È stata approvata all’unanimità dall’Assemblea legislativa dell’Umbria, la mozione del capogruppo regionale dei Socialisti e Riformisti, Silvano Rometti, al fine di prorogare al 31 marzo 2016 i decreti di nomina delle guardie venatorie volontarie, scaduti il 31 dicembre 2015, per mantenere operative le loro funzioni di vigilanza e controllo.

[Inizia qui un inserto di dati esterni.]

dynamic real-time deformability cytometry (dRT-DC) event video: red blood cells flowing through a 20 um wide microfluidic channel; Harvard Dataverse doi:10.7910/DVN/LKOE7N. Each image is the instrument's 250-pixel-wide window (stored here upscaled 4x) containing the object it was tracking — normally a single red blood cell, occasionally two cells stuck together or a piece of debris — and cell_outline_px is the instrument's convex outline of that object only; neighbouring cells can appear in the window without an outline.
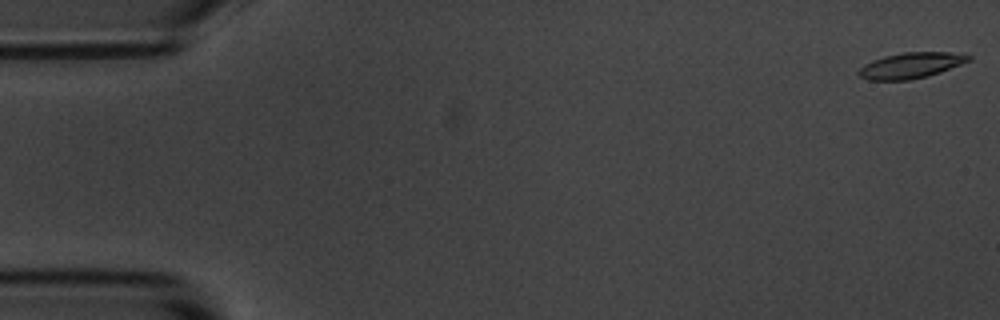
{"species": "common noctule bat (a hibernating species)", "species_latin": "Nyctalus noctula", "temperature_condition": "room temperature", "stored_images_in_passage": 6, "camera_frame_rate_fps": 3000, "um_per_image_px": 0.085, "animal": {"sex": "male", "body_mass_g": 20.1, "forearm_length_mm": 53.5}, "frame": {"image": 1, "passage_image": 1, "time_ms": 0.0, "image_size_px": [1000, 320], "cell_outline_px": [[972, 60], [940, 72], [928, 76], [908, 80], [868, 80], [860, 76], [856, 72], [864, 64], [872, 60], [884, 56], [904, 52], [964, 52], [972, 56]], "centroid_in_image_um": [77.47, 5.55], "position_along_channel_um": 7.5, "area_um2": 16.7}}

Dopo gli interventi e prima del voto, l’atto di indirizzo è stato integrato da un emendamento (firmato da Marco Vinicio Guasticchi-PD e dallo stesso Rometti) che sottolinea “il ruolo svolto dalla Polizia provinciale di Perugia e Terni e propone di intervenire per far uscire il corpo dalla precarietà in cui si trova a causa della riforma nazionale delle Province”.
Illustrando l’atto, Silvano Rometti ha spiegato che “il 31 dicembre è scaduto l’incarico alle guardie venatorie volontarie, che svolgono un ruolo importante di collaborazione con gli Atc per il controllo dell’attività venatoria. I decreti di rinnovo hanno tempi lunghi e quindi dal primo gennaio il sistema faunistico venatorio regionale è privato di queste figure. Mi dicono che, forse, queste competenze sono rimaste in capo alla Provincia e la Regione dovrebbe emettere un parere legale per chiarirlo. In ogni caso una iniziativa della Giunta per sollecitare le nomine di queste figure, prorogandone intanto la vigenza, eviterebbe di creare un vuoto in queste funzioni”.
Secondo Claudio Ricci (Rp), “è positiva l’attenzione per persone che hanno accumulato una specializzazione notevole, effettuando controlli delicati e che necessitano di conoscenze tecniche ed anche del territorio. Esiste poi il problema del futuro della Guardia forestale. Il metodo di fare le riforme nazionali una alla volta sta determinando discrasie tra le istituzioni. Condividiamo questa mozione, a cui dovrebbe seguire un invito a fare riforme in modo più omogeneo”.
Per Emanuele Fiorini (Lega nord), “andrebbe aggiunto anche un riferimento alla Provincia di Terni e alla Polizia provinciale di quel territorio”.